An Easter Egg Hunt
Momma was getting me ready for a special day at school. My second grade class was to have an Easter party before class was dismissed for the day but class would be over at the regular time. Momma combed my hair, as if it would stay combed for more than a few minutes. She saw to it that I wore my best shorts; I’d much rather have worn long pants like the big boys. She made me put on shoes and socks; it was too early in the season for going barefooted she said. She sent me off down the road, lunch in hand telling me to be a nice boy.

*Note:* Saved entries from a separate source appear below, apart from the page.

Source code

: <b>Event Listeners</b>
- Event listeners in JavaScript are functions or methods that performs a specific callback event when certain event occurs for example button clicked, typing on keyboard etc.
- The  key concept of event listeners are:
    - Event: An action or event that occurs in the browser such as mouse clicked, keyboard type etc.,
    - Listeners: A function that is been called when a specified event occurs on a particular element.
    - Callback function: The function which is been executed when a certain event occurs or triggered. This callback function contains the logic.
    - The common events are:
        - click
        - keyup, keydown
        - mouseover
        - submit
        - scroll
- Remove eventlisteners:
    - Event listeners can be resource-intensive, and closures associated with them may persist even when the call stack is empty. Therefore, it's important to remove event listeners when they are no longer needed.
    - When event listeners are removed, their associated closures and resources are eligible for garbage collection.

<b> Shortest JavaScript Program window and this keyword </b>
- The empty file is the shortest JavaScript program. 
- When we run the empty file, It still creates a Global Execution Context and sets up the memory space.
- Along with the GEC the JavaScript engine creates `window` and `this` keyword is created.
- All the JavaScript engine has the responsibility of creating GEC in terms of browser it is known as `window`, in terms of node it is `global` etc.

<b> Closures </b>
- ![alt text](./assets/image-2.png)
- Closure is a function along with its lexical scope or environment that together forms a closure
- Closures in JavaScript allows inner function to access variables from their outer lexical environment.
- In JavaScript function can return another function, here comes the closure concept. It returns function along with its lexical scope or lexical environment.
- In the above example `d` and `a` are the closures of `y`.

It seemed to me that the teacher would have been better served to have not mentioned that we were to have a little party later in the day. The children seemed restless as if waiting for something momentous to happen. Time dragged on until soon after lunchtime.
“All right class, line up and follow me.” The teacher said as the class followed out of the school building in a line of two and three abreast. A walk of two or three hundred yards led to a park-like clearing at the edge of a woods. It was a grassy area the size of a large back yard. The grass was springtime green with many tufts of longer grass and small shrubs scattered throughout. A small clear and shallow stream flowed alongside the area.
“’Boys and girls, I heard that someone has hidden a big basket of colored eggs somewhere in this grassy place. I’ll pass out some bags for you, then you may start your Easter egg hunt. There are none in the woods. Have fun!” And we were off and hunting.
“I found one” “A green one,” “Here’s a blue one,” ”Yellow,” went up cheers of glee. Even I found two or three for my bag. It seemed the girls were finding most of the eggs. I looked under a little shrub at the edge of the grass, but I didn’t see an egg; instead I saw a snake that seemed much bigger than it was, sunning itself in the warm spring sunshine. I stepped back, the little black snake slithered off into the woods, and I wet my pants. With that, my hunt was over. Hoping that nobody noticed the color difference in my pants leg, I made my way to the little brook, took off my shoes and socks, left them with my eggs and waded in the shallow water. The water flowed over a flat bed of rounded gravel, only about two inches deep and produced a pattern of ripples on the surface. The cool water felt good on my feet and made an interesting pattern as it slid across the gravel. What I didn’t notice was that the sight was also mesmerizing, and the next thing I knew I was sitting on that handsome bed of gravel with the water all around. I didn’t really mean to sit down in the brook, but at least no one would notice a wet streak down my leg.
“Ralph Donald, get out of the water and put your shoes on; it’s time to go back to the school,” said the teacher who didn’t have any kind words for me. All the way back I was thinking about a former outing where I didn’t get wet.
On the side of a ridge near home there was an outcropping of sandstone that formed a bed of sand left under it by erosion of the outcropping. The sand was always dry in its sheltered place, and an ideal place for doodlebugs. Mainly undisturbed by wind and rain the doodlebug lived in his quiet, peaceful corner of the world. I was not content to let him go on so quietly. I crawled in near his abode and called to him and his neighbors, “Doodlebug, doodlebug, stick out your head and I’ll give you a piece bread.” He wouldn’t stick out his head.
Here’s a word of explanation for anyone not familiar with the doodlebug. He is a small bug, maybe an insect, as much as half an inch long. He has strong kicking legs. He borrows in the dry sand and kicks grains of sand away from himself until he has formed a cone-shaped pit about an inch deep around himself. He then resides at the bottom waiting for his dinner to arrive. He is known as an ant lion. Should an ant have the misfortune to wander to the edge of the pit he becomes a meal for the doodlebug. The ant cannot gain traction in the sloping sand and can move only toward his doom at the bottom of the pit.
How could I tell that a doodlebug was at home? Evidently the sound of my voice signaled movement in the sand and alerted him to position himself for a potential dinner. If the voice call didn’t work I could usually draw him out of the sand with a small straw that he would grab onto while I pulled him out of the sand to get a look at him. I always wondered how the doodlebug ever got out of his hole. Maybe he never had the desire to escape. After my doodlebug outing I may have been a bit dirty, as young boys often get but I was dry.
The walk back to the schoolhouse didn’t dry my pants but it was nearly time to go home and I didn’t have long to suffer. On the way home, despite being still wet, I didn’t have to tell Momma about my adventure with the little snake: well, not all of it.